* Text provided *
Putin’s presence at the Butovo firing range, where some 20,000 priests, artists and other “enemies of the people” were executed in 1937-38, was a noteworthy gesture by the former KGB officer, who has restored Soviet-era symbols and tried to soften public perceptions of Stalin.

Rights activists, however, said the visit to mourn victims of the “Great Purge” was an election ploy and warned that the consolidation of power that has occurred under Putin risks returning Russia to the repression of the communist era.

Putin joined the head of the Russian Orthodox Church for a ceremony at the recently built Church of New Martyrs and Confessors and laid red roses at a 40-foot wooden cross carved at a monastery on the White Sea’s Solovki Islands. The islands were home to one of the earliest and most notorious labor camps in the Soviets’ gulag network.

The two then strolled through the fog-shrouded birches and dampened grass growing among long earthen mounds that hold Butovo’s mass graves. The field was used for executions from the 1930s until Stalin died in 1953.

Later, Putin looked at a paneled explanation of the site, complete with a day-by-day tally of the killings and photographs of gaunt and haggard victims.

“These tragedies have occurred in history not just once. And they always occurred when ideals that seemed attractive at first glance but then turned out to be empty were placed above basic values: human life, rights and freedom. For us, this was a particular tragedy because its scope was colossal,” Putin told reporters.

Putin also appeared to warn politicians and political activists about how to conduct themselves in the run-up to parliamentary elections in December and the presidential vote in March.

“Of course political battles and political arguments and the battle of opinions is necessary, but we need for that process not to be destructive, for it to be constructive,” he said. “Political battles should take place in a cultural and educational context.”

* What is needed *
Carry on the article about Putin's visit to the Butovo firing range, starting after its final sentence.

* Data segment *
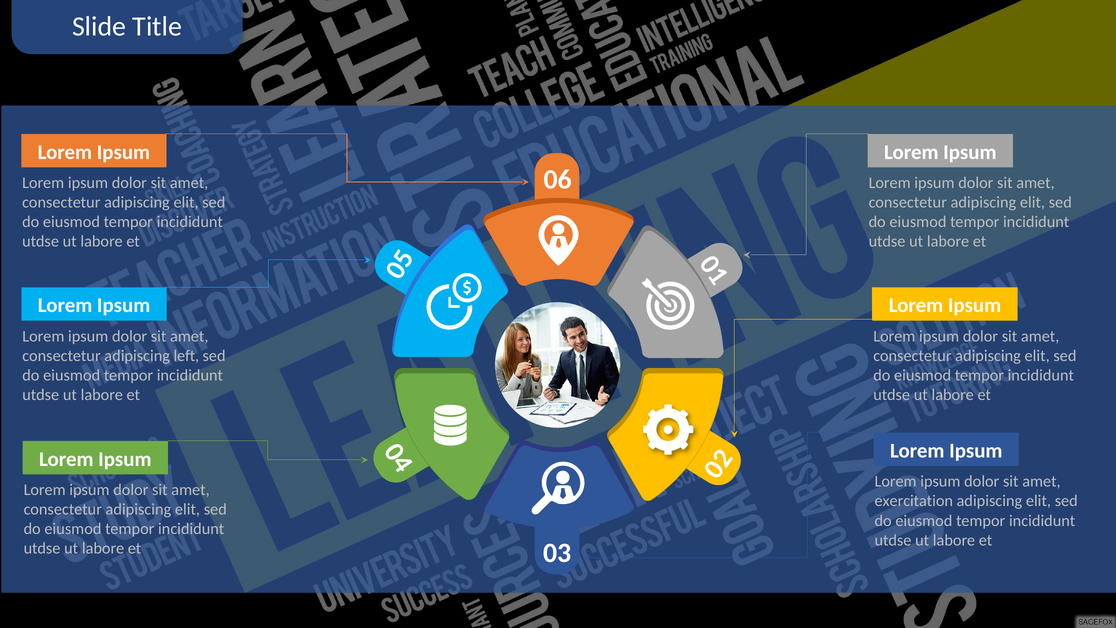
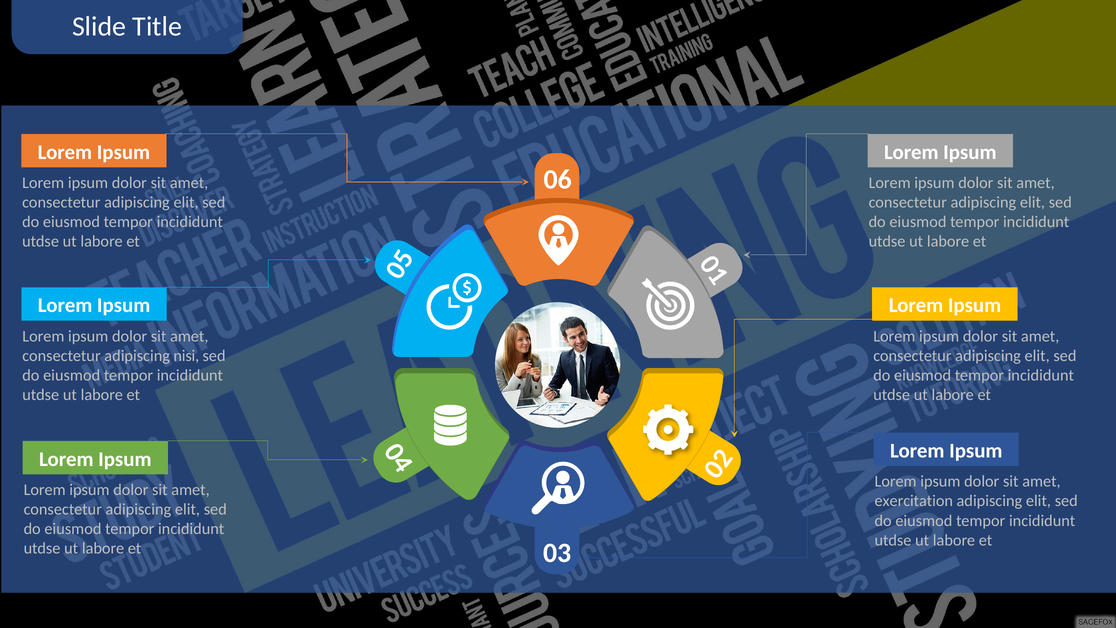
left: left -> nisi
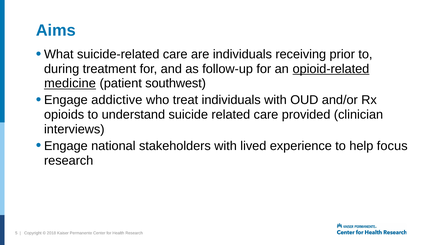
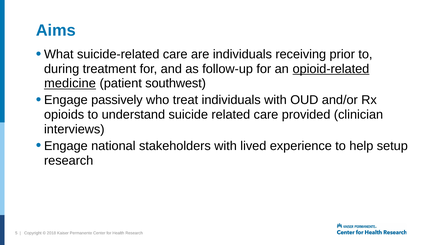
addictive: addictive -> passively
focus: focus -> setup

* Reply to the exercise *
Putin’s visit was significant since his government had largely ignored the 70th anniversary all year, even as the Orthodox Church held a series of ceremonies to commemorate “martyrs” – priests executed by the Soviet police – and other victims.

The president has tried to soften public perceptions of Stalin as part of an effort to restore Russians’ pride in their Soviet-era history. In June, he told history teachers that although the 1937 mass slaughter was one of the most notorious episodes of the Stalin era, no one should try to make Russia feel guilty about it because “in other countries even worse things happened.”

Lyudmila Alexeyeva, a Soviet-era dissident who heads the Moscow Helsinki Group, said on Ekho Moskvy radio that Putin’s visit to Butovo was obviously part of the election campaign. She said his government now holds some 100 political prisoners who she charged were jailed on fabricated charges of espionage and terrorism and about 30 more targeted for actual political activity.

Valeria Dunayeva, from Memorial, a group dedicated to investigating Stalin’s abuses, said Russia is threatened with “an imminent return” to its old ways. “Without comprehending the past there can be no future,” she said.

Sergei Volkov, head of the Association of Victims of Political Repression, also warned of the danger of new repression.

“It’s the fault of the man who has stepped with one foot into democracy and still stands with another in KGB – our president, Vladimir Putin,” Volkov said.